Last month, at least 12 pharmacies closed their doors across Western Pennsylvania alone. There’s no reason to believe we won’t keep losing more. Advocates say that the U.S. loses one pharmacy branch per day. This results in prescription deserts, usually in already underserved urban and rural communities.

No incentive to change

The fact is a shuttered pharmacy isn’t a threat to business for PBMs. Patients will always need their medications. Some PBMs even argue they are providing the remaining pharmacies with a boost in business.

But if a pharmacy closes, it’s likely because the patients it served needed medicines for which PBMs reimbursed unfairly. They’ll have to go somewhere, and the financial contagion will spread. One of the pillars of the health care system — one that seems simple compared to hospitals and other providers — is slowly collapsing.

The state can do something about it. Pennsylvania should follow Ohio’s example and ban spread pricing.
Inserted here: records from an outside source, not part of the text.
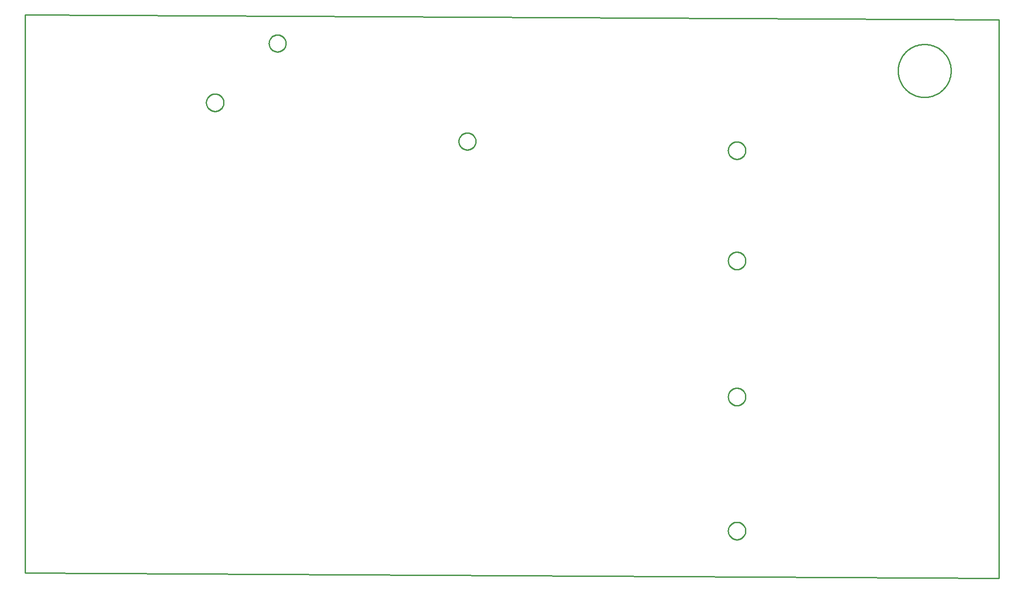
<source format=gbr>
G04 EAGLE Gerber RS-274X export*
G75*
%MOMM*%
%FSLAX34Y34*%
%LPD*%
%IN*%
%IPPOS*%
%AMOC8*
5,1,8,0,0,1.08239X$1,22.5*%
G01*
%ADD10C,0.254000*%


D10*
X0Y0D02*
X1841000Y-10000D01*
X1841000Y1046200D01*
X0Y1056200D01*
X0Y0D01*
X1750000Y949018D02*
X1749923Y947056D01*
X1749769Y945098D01*
X1749538Y943148D01*
X1749231Y941209D01*
X1748848Y939282D01*
X1748389Y937373D01*
X1747856Y935483D01*
X1747249Y933615D01*
X1746570Y931773D01*
X1745818Y929959D01*
X1744996Y928175D01*
X1744105Y926426D01*
X1743145Y924712D01*
X1742119Y923038D01*
X1741028Y921405D01*
X1739874Y919816D01*
X1738658Y918274D01*
X1737383Y916781D01*
X1736050Y915339D01*
X1734661Y913950D01*
X1733219Y912617D01*
X1731726Y911342D01*
X1730184Y910126D01*
X1728595Y908972D01*
X1726962Y907881D01*
X1725288Y906855D01*
X1723574Y905895D01*
X1721825Y905004D01*
X1720041Y904182D01*
X1718227Y903430D01*
X1716385Y902751D01*
X1714517Y902144D01*
X1712627Y901611D01*
X1710718Y901152D01*
X1708792Y900769D01*
X1706852Y900462D01*
X1704902Y900231D01*
X1702944Y900077D01*
X1700982Y900000D01*
X1699018Y900000D01*
X1697056Y900077D01*
X1695098Y900231D01*
X1693148Y900462D01*
X1691209Y900769D01*
X1689282Y901152D01*
X1687373Y901611D01*
X1685483Y902144D01*
X1683615Y902751D01*
X1681773Y903430D01*
X1679959Y904182D01*
X1678175Y905004D01*
X1676426Y905895D01*
X1674712Y906855D01*
X1673038Y907881D01*
X1671405Y908972D01*
X1669816Y910126D01*
X1668274Y911342D01*
X1666781Y912617D01*
X1665339Y913950D01*
X1663950Y915339D01*
X1662617Y916781D01*
X1661342Y918274D01*
X1660126Y919816D01*
X1658972Y921405D01*
X1657881Y923038D01*
X1656855Y924712D01*
X1655895Y926426D01*
X1655004Y928175D01*
X1654182Y929959D01*
X1653430Y931773D01*
X1652751Y933615D01*
X1652144Y935483D01*
X1651611Y937373D01*
X1651152Y939282D01*
X1650769Y941209D01*
X1650462Y943148D01*
X1650231Y945098D01*
X1650077Y947056D01*
X1650000Y949018D01*
X1650000Y950982D01*
X1650077Y952944D01*
X1650231Y954902D01*
X1650462Y956852D01*
X1650769Y958792D01*
X1651152Y960718D01*
X1651611Y962627D01*
X1652144Y964517D01*
X1652751Y966385D01*
X1653430Y968227D01*
X1654182Y970041D01*
X1655004Y971825D01*
X1655895Y973574D01*
X1656855Y975288D01*
X1657881Y976962D01*
X1658972Y978595D01*
X1660126Y980184D01*
X1661342Y981726D01*
X1662617Y983219D01*
X1663950Y984661D01*
X1665339Y986050D01*
X1666781Y987383D01*
X1668274Y988658D01*
X1669816Y989874D01*
X1671405Y991028D01*
X1673038Y992119D01*
X1674712Y993145D01*
X1676426Y994105D01*
X1678175Y994996D01*
X1679959Y995818D01*
X1681773Y996570D01*
X1683615Y997249D01*
X1685483Y997856D01*
X1687373Y998389D01*
X1689282Y998848D01*
X1691209Y999231D01*
X1693148Y999538D01*
X1695098Y999769D01*
X1697056Y999923D01*
X1699018Y1000000D01*
X1700982Y1000000D01*
X1702944Y999923D01*
X1704902Y999769D01*
X1706852Y999538D01*
X1708792Y999231D01*
X1710718Y998848D01*
X1712627Y998389D01*
X1714517Y997856D01*
X1716385Y997249D01*
X1718227Y996570D01*
X1720041Y995818D01*
X1721825Y994996D01*
X1723574Y994105D01*
X1725288Y993145D01*
X1726962Y992119D01*
X1728595Y991028D01*
X1730184Y989874D01*
X1731726Y988658D01*
X1733219Y987383D01*
X1734661Y986050D01*
X1736050Y984661D01*
X1737383Y983219D01*
X1738658Y981726D01*
X1739874Y980184D01*
X1741028Y978595D01*
X1742119Y976962D01*
X1743145Y975288D01*
X1744105Y973574D01*
X1744996Y971825D01*
X1745818Y970041D01*
X1746570Y968227D01*
X1747249Y966385D01*
X1747856Y964517D01*
X1748389Y962627D01*
X1748848Y960718D01*
X1749231Y958792D01*
X1749538Y956852D01*
X1749769Y954902D01*
X1749923Y952944D01*
X1750000Y950982D01*
X1750000Y949018D01*
X493040Y1001396D02*
X492972Y1000351D01*
X492835Y999312D01*
X492630Y998285D01*
X492359Y997273D01*
X492023Y996281D01*
X491622Y995313D01*
X491158Y994374D01*
X490635Y993466D01*
X490053Y992595D01*
X489415Y991764D01*
X488724Y990977D01*
X487983Y990236D01*
X487196Y989545D01*
X486365Y988908D01*
X485494Y988326D01*
X484586Y987802D01*
X483647Y987338D01*
X482679Y986937D01*
X481687Y986601D01*
X480675Y986330D01*
X479648Y986125D01*
X478609Y985989D01*
X477564Y985920D01*
X476516Y985920D01*
X475471Y985989D01*
X474432Y986125D01*
X473405Y986330D01*
X472393Y986601D01*
X471401Y986937D01*
X470433Y987338D01*
X469494Y987802D01*
X468586Y988326D01*
X467715Y988908D01*
X466884Y989545D01*
X466097Y990236D01*
X465356Y990977D01*
X464665Y991764D01*
X464028Y992595D01*
X463446Y993466D01*
X462922Y994374D01*
X462458Y995313D01*
X462057Y996281D01*
X461721Y997273D01*
X461450Y998285D01*
X461245Y999312D01*
X461109Y1000351D01*
X461040Y1001396D01*
X461040Y1002444D01*
X461109Y1003489D01*
X461245Y1004528D01*
X461450Y1005555D01*
X461721Y1006567D01*
X462057Y1007559D01*
X462458Y1008527D01*
X462922Y1009466D01*
X463446Y1010374D01*
X464028Y1011245D01*
X464665Y1012076D01*
X465356Y1012863D01*
X466097Y1013604D01*
X466884Y1014295D01*
X467715Y1014933D01*
X468586Y1015515D01*
X469494Y1016038D01*
X470433Y1016502D01*
X471401Y1016903D01*
X472393Y1017239D01*
X473405Y1017510D01*
X474432Y1017715D01*
X475471Y1017852D01*
X476516Y1017920D01*
X477564Y1017920D01*
X478609Y1017852D01*
X479648Y1017715D01*
X480675Y1017510D01*
X481687Y1017239D01*
X482679Y1016903D01*
X483647Y1016502D01*
X484586Y1016038D01*
X485494Y1015515D01*
X486365Y1014933D01*
X487196Y1014295D01*
X487983Y1013604D01*
X488724Y1012863D01*
X489415Y1012076D01*
X490053Y1011245D01*
X490635Y1010374D01*
X491158Y1009466D01*
X491622Y1008527D01*
X492023Y1007559D01*
X492359Y1006567D01*
X492630Y1005555D01*
X492835Y1004528D01*
X492972Y1003489D01*
X493040Y1002444D01*
X493040Y1001396D01*
X851815Y815976D02*
X851747Y814931D01*
X851610Y813892D01*
X851405Y812865D01*
X851134Y811853D01*
X850798Y810861D01*
X850397Y809893D01*
X849933Y808954D01*
X849410Y808046D01*
X848828Y807175D01*
X848190Y806344D01*
X847499Y805557D01*
X846758Y804816D01*
X845971Y804125D01*
X845140Y803488D01*
X844269Y802906D01*
X843361Y802382D01*
X842422Y801918D01*
X841454Y801517D01*
X840462Y801181D01*
X839450Y800910D01*
X838423Y800705D01*
X837384Y800569D01*
X836339Y800500D01*
X835291Y800500D01*
X834246Y800569D01*
X833207Y800705D01*
X832180Y800910D01*
X831168Y801181D01*
X830176Y801517D01*
X829208Y801918D01*
X828269Y802382D01*
X827361Y802906D01*
X826490Y803488D01*
X825659Y804125D01*
X824872Y804816D01*
X824131Y805557D01*
X823440Y806344D01*
X822803Y807175D01*
X822221Y808046D01*
X821697Y808954D01*
X821233Y809893D01*
X820832Y810861D01*
X820496Y811853D01*
X820225Y812865D01*
X820020Y813892D01*
X819884Y814931D01*
X819815Y815976D01*
X819815Y817024D01*
X819884Y818069D01*
X820020Y819108D01*
X820225Y820135D01*
X820496Y821147D01*
X820832Y822139D01*
X821233Y823107D01*
X821697Y824046D01*
X822221Y824954D01*
X822803Y825825D01*
X823440Y826656D01*
X824131Y827443D01*
X824872Y828184D01*
X825659Y828875D01*
X826490Y829513D01*
X827361Y830095D01*
X828269Y830618D01*
X829208Y831082D01*
X830176Y831483D01*
X831168Y831819D01*
X832180Y832090D01*
X833207Y832295D01*
X834246Y832432D01*
X835291Y832500D01*
X836339Y832500D01*
X837384Y832432D01*
X838423Y832295D01*
X839450Y832090D01*
X840462Y831819D01*
X841454Y831483D01*
X842422Y831082D01*
X843361Y830618D01*
X844269Y830095D01*
X845140Y829513D01*
X845971Y828875D01*
X846758Y828184D01*
X847499Y827443D01*
X848190Y826656D01*
X848828Y825825D01*
X849410Y824954D01*
X849933Y824046D01*
X850397Y823107D01*
X850798Y822139D01*
X851134Y821147D01*
X851405Y820135D01*
X851610Y819108D01*
X851747Y818069D01*
X851815Y817024D01*
X851815Y815976D01*
X358420Y873290D02*
X357341Y873361D01*
X356269Y873502D01*
X355209Y873713D01*
X354165Y873992D01*
X353141Y874340D01*
X352143Y874754D01*
X351173Y875232D01*
X350237Y875772D01*
X349338Y876373D01*
X348481Y877031D01*
X347668Y877744D01*
X346904Y878508D01*
X346191Y879321D01*
X345533Y880178D01*
X344932Y881077D01*
X344392Y882013D01*
X343914Y882983D01*
X343500Y883981D01*
X343152Y885005D01*
X342873Y886049D01*
X342662Y887109D01*
X342521Y888181D01*
X342450Y889260D01*
X342450Y890340D01*
X342521Y891419D01*
X342662Y892491D01*
X342873Y893551D01*
X343152Y894595D01*
X343500Y895619D01*
X343914Y896617D01*
X344392Y897587D01*
X344932Y898523D01*
X345533Y899422D01*
X346191Y900279D01*
X346904Y901092D01*
X347668Y901857D01*
X348481Y902569D01*
X349338Y903227D01*
X350237Y903828D01*
X351173Y904368D01*
X352143Y904846D01*
X353141Y905260D01*
X354165Y905608D01*
X355209Y905887D01*
X356269Y906098D01*
X357341Y906239D01*
X358420Y906310D01*
X359500Y906310D01*
X360579Y906239D01*
X361651Y906098D01*
X362711Y905887D01*
X363755Y905608D01*
X364779Y905260D01*
X365777Y904846D01*
X366747Y904368D01*
X367683Y903828D01*
X368582Y903227D01*
X369439Y902569D01*
X370252Y901857D01*
X371017Y901092D01*
X371729Y900279D01*
X372387Y899422D01*
X372988Y898523D01*
X373528Y897587D01*
X374006Y896617D01*
X374420Y895619D01*
X374768Y894595D01*
X375047Y893551D01*
X375258Y892491D01*
X375399Y891419D01*
X375470Y890340D01*
X375470Y889260D01*
X375399Y888181D01*
X375258Y887109D01*
X375047Y886049D01*
X374768Y885005D01*
X374420Y883981D01*
X374006Y882983D01*
X373528Y882013D01*
X372988Y881077D01*
X372387Y880178D01*
X371729Y879321D01*
X371017Y878508D01*
X370252Y877744D01*
X369439Y877031D01*
X368582Y876373D01*
X367683Y875772D01*
X366747Y875232D01*
X365777Y874754D01*
X364779Y874340D01*
X363755Y873992D01*
X362711Y873713D01*
X361651Y873502D01*
X360579Y873361D01*
X359500Y873290D01*
X358420Y873290D01*
X1345880Y349710D02*
X1346959Y349639D01*
X1348031Y349498D01*
X1349091Y349287D01*
X1350135Y349008D01*
X1351159Y348660D01*
X1352157Y348246D01*
X1353127Y347768D01*
X1354063Y347228D01*
X1354962Y346627D01*
X1355819Y345969D01*
X1356632Y345257D01*
X1357397Y344492D01*
X1358109Y343679D01*
X1358767Y342822D01*
X1359368Y341923D01*
X1359908Y340987D01*
X1360386Y340017D01*
X1360800Y339019D01*
X1361148Y337995D01*
X1361427Y336951D01*
X1361638Y335891D01*
X1361779Y334819D01*
X1361850Y333740D01*
X1361850Y332660D01*
X1361779Y331581D01*
X1361638Y330509D01*
X1361427Y329449D01*
X1361148Y328405D01*
X1360800Y327381D01*
X1360386Y326383D01*
X1359908Y325413D01*
X1359368Y324477D01*
X1358767Y323578D01*
X1358109Y322721D01*
X1357397Y321908D01*
X1356632Y321144D01*
X1355819Y320431D01*
X1354962Y319773D01*
X1354063Y319172D01*
X1353127Y318632D01*
X1352157Y318154D01*
X1351159Y317740D01*
X1350135Y317392D01*
X1349091Y317113D01*
X1348031Y316902D01*
X1346959Y316761D01*
X1345880Y316690D01*
X1344800Y316690D01*
X1343721Y316761D01*
X1342649Y316902D01*
X1341589Y317113D01*
X1340545Y317392D01*
X1339521Y317740D01*
X1338523Y318154D01*
X1337553Y318632D01*
X1336617Y319172D01*
X1335718Y319773D01*
X1334861Y320431D01*
X1334048Y321144D01*
X1333284Y321908D01*
X1332571Y322721D01*
X1331913Y323578D01*
X1331312Y324477D01*
X1330772Y325413D01*
X1330294Y326383D01*
X1329880Y327381D01*
X1329532Y328405D01*
X1329253Y329449D01*
X1329042Y330509D01*
X1328901Y331581D01*
X1328830Y332660D01*
X1328830Y333740D01*
X1328901Y334819D01*
X1329042Y335891D01*
X1329253Y336951D01*
X1329532Y337995D01*
X1329880Y339019D01*
X1330294Y340017D01*
X1330772Y340987D01*
X1331312Y341923D01*
X1331913Y342822D01*
X1332571Y343679D01*
X1333284Y344492D01*
X1334048Y345257D01*
X1334861Y345969D01*
X1335718Y346627D01*
X1336617Y347228D01*
X1337553Y347768D01*
X1338523Y348246D01*
X1339521Y348660D01*
X1340545Y349008D01*
X1341589Y349287D01*
X1342649Y349498D01*
X1343721Y349639D01*
X1344800Y349710D01*
X1345880Y349710D01*
X1345880Y96110D02*
X1346959Y96039D01*
X1348031Y95898D01*
X1349091Y95687D01*
X1350135Y95408D01*
X1351159Y95060D01*
X1352157Y94646D01*
X1353127Y94168D01*
X1354063Y93628D01*
X1354962Y93027D01*
X1355819Y92369D01*
X1356632Y91657D01*
X1357397Y90892D01*
X1358109Y90079D01*
X1358767Y89222D01*
X1359368Y88323D01*
X1359908Y87387D01*
X1360386Y86417D01*
X1360800Y85419D01*
X1361148Y84395D01*
X1361427Y83351D01*
X1361638Y82291D01*
X1361779Y81219D01*
X1361850Y80140D01*
X1361850Y79060D01*
X1361779Y77981D01*
X1361638Y76909D01*
X1361427Y75849D01*
X1361148Y74805D01*
X1360800Y73781D01*
X1360386Y72783D01*
X1359908Y71813D01*
X1359368Y70877D01*
X1358767Y69978D01*
X1358109Y69121D01*
X1357397Y68308D01*
X1356632Y67544D01*
X1355819Y66831D01*
X1354962Y66173D01*
X1354063Y65572D01*
X1353127Y65032D01*
X1352157Y64554D01*
X1351159Y64140D01*
X1350135Y63792D01*
X1349091Y63513D01*
X1348031Y63302D01*
X1346959Y63161D01*
X1345880Y63090D01*
X1344800Y63090D01*
X1343721Y63161D01*
X1342649Y63302D01*
X1341589Y63513D01*
X1340545Y63792D01*
X1339521Y64140D01*
X1338523Y64554D01*
X1337553Y65032D01*
X1336617Y65572D01*
X1335718Y66173D01*
X1334861Y66831D01*
X1334048Y67544D01*
X1333284Y68308D01*
X1332571Y69121D01*
X1331913Y69978D01*
X1331312Y70877D01*
X1330772Y71813D01*
X1330294Y72783D01*
X1329880Y73781D01*
X1329532Y74805D01*
X1329253Y75849D01*
X1329042Y76909D01*
X1328901Y77981D01*
X1328830Y79060D01*
X1328830Y80140D01*
X1328901Y81219D01*
X1329042Y82291D01*
X1329253Y83351D01*
X1329532Y84395D01*
X1329880Y85419D01*
X1330294Y86417D01*
X1330772Y87387D01*
X1331312Y88323D01*
X1331913Y89222D01*
X1332571Y90079D01*
X1333284Y90892D01*
X1334048Y91657D01*
X1334861Y92369D01*
X1335718Y93027D01*
X1336617Y93628D01*
X1337553Y94168D01*
X1338523Y94646D01*
X1339521Y95060D01*
X1340545Y95408D01*
X1341589Y95687D01*
X1342649Y95898D01*
X1343721Y96039D01*
X1344800Y96110D01*
X1345880Y96110D01*
X1345880Y607110D02*
X1346959Y607039D01*
X1348031Y606898D01*
X1349091Y606687D01*
X1350135Y606408D01*
X1351159Y606060D01*
X1352157Y605646D01*
X1353127Y605168D01*
X1354063Y604628D01*
X1354962Y604027D01*
X1355819Y603369D01*
X1356632Y602657D01*
X1357397Y601892D01*
X1358109Y601079D01*
X1358767Y600222D01*
X1359368Y599323D01*
X1359908Y598387D01*
X1360386Y597417D01*
X1360800Y596419D01*
X1361148Y595395D01*
X1361427Y594351D01*
X1361638Y593291D01*
X1361779Y592219D01*
X1361850Y591140D01*
X1361850Y590060D01*
X1361779Y588981D01*
X1361638Y587909D01*
X1361427Y586849D01*
X1361148Y585805D01*
X1360800Y584781D01*
X1360386Y583783D01*
X1359908Y582813D01*
X1359368Y581877D01*
X1358767Y580978D01*
X1358109Y580121D01*
X1357397Y579308D01*
X1356632Y578544D01*
X1355819Y577831D01*
X1354962Y577173D01*
X1354063Y576572D01*
X1353127Y576032D01*
X1352157Y575554D01*
X1351159Y575140D01*
X1350135Y574792D01*
X1349091Y574513D01*
X1348031Y574302D01*
X1346959Y574161D01*
X1345880Y574090D01*
X1344800Y574090D01*
X1343721Y574161D01*
X1342649Y574302D01*
X1341589Y574513D01*
X1340545Y574792D01*
X1339521Y575140D01*
X1338523Y575554D01*
X1337553Y576032D01*
X1336617Y576572D01*
X1335718Y577173D01*
X1334861Y577831D01*
X1334048Y578544D01*
X1333284Y579308D01*
X1332571Y580121D01*
X1331913Y580978D01*
X1331312Y581877D01*
X1330772Y582813D01*
X1330294Y583783D01*
X1329880Y584781D01*
X1329532Y585805D01*
X1329253Y586849D01*
X1329042Y587909D01*
X1328901Y588981D01*
X1328830Y590060D01*
X1328830Y591140D01*
X1328901Y592219D01*
X1329042Y593291D01*
X1329253Y594351D01*
X1329532Y595395D01*
X1329880Y596419D01*
X1330294Y597417D01*
X1330772Y598387D01*
X1331312Y599323D01*
X1331913Y600222D01*
X1332571Y601079D01*
X1333284Y601892D01*
X1334048Y602657D01*
X1334861Y603369D01*
X1335718Y604027D01*
X1336617Y604628D01*
X1337553Y605168D01*
X1338523Y605646D01*
X1339521Y606060D01*
X1340545Y606408D01*
X1341589Y606687D01*
X1342649Y606898D01*
X1343721Y607039D01*
X1344800Y607110D01*
X1345880Y607110D01*
X1345880Y815710D02*
X1346959Y815639D01*
X1348031Y815498D01*
X1349091Y815287D01*
X1350135Y815008D01*
X1351159Y814660D01*
X1352157Y814246D01*
X1353127Y813768D01*
X1354063Y813228D01*
X1354962Y812627D01*
X1355819Y811969D01*
X1356632Y811257D01*
X1357397Y810492D01*
X1358109Y809679D01*
X1358767Y808822D01*
X1359368Y807923D01*
X1359908Y806987D01*
X1360386Y806017D01*
X1360800Y805019D01*
X1361148Y803995D01*
X1361427Y802951D01*
X1361638Y801891D01*
X1361779Y800819D01*
X1361850Y799740D01*
X1361850Y798660D01*
X1361779Y797581D01*
X1361638Y796509D01*
X1361427Y795449D01*
X1361148Y794405D01*
X1360800Y793381D01*
X1360386Y792383D01*
X1359908Y791413D01*
X1359368Y790477D01*
X1358767Y789578D01*
X1358109Y788721D01*
X1357397Y787908D01*
X1356632Y787144D01*
X1355819Y786431D01*
X1354962Y785773D01*
X1354063Y785172D01*
X1353127Y784632D01*
X1352157Y784154D01*
X1351159Y783740D01*
X1350135Y783392D01*
X1349091Y783113D01*
X1348031Y782902D01*
X1346959Y782761D01*
X1345880Y782690D01*
X1344800Y782690D01*
X1343721Y782761D01*
X1342649Y782902D01*
X1341589Y783113D01*
X1340545Y783392D01*
X1339521Y783740D01*
X1338523Y784154D01*
X1337553Y784632D01*
X1336617Y785172D01*
X1335718Y785773D01*
X1334861Y786431D01*
X1334048Y787144D01*
X1333284Y787908D01*
X1332571Y788721D01*
X1331913Y789578D01*
X1331312Y790477D01*
X1330772Y791413D01*
X1330294Y792383D01*
X1329880Y793381D01*
X1329532Y794405D01*
X1329253Y795449D01*
X1329042Y796509D01*
X1328901Y797581D01*
X1328830Y798660D01*
X1328830Y799740D01*
X1328901Y800819D01*
X1329042Y801891D01*
X1329253Y802951D01*
X1329532Y803995D01*
X1329880Y805019D01*
X1330294Y806017D01*
X1330772Y806987D01*
X1331312Y807923D01*
X1331913Y808822D01*
X1332571Y809679D01*
X1333284Y810492D01*
X1334048Y811257D01*
X1334861Y811969D01*
X1335718Y812627D01*
X1336617Y813228D01*
X1337553Y813768D01*
X1338523Y814246D01*
X1339521Y814660D01*
X1340545Y815008D01*
X1341589Y815287D01*
X1342649Y815498D01*
X1343721Y815639D01*
X1344800Y815710D01*
X1345880Y815710D01*
M02*

</source>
Companion bills HB 1993 and SB 1000 would do just that, while forcing PBMs to submit details of their pricing schemes to the state Insurance Department. The bills would also ban PBMs from “patient steering” by creating exclusive networks of contracted pharmacies or charging higher co-pays at pharmacies they don’t contract with.

PBMs claim that their aggressive tactics translate to big savings for their clients, and that spread pricing covers the cost of their services. If that’s true, they should have no issues opening up their books for the public to take a look. The future of access to essential medicines depends on it. People’s health, even their lives, depend upon it.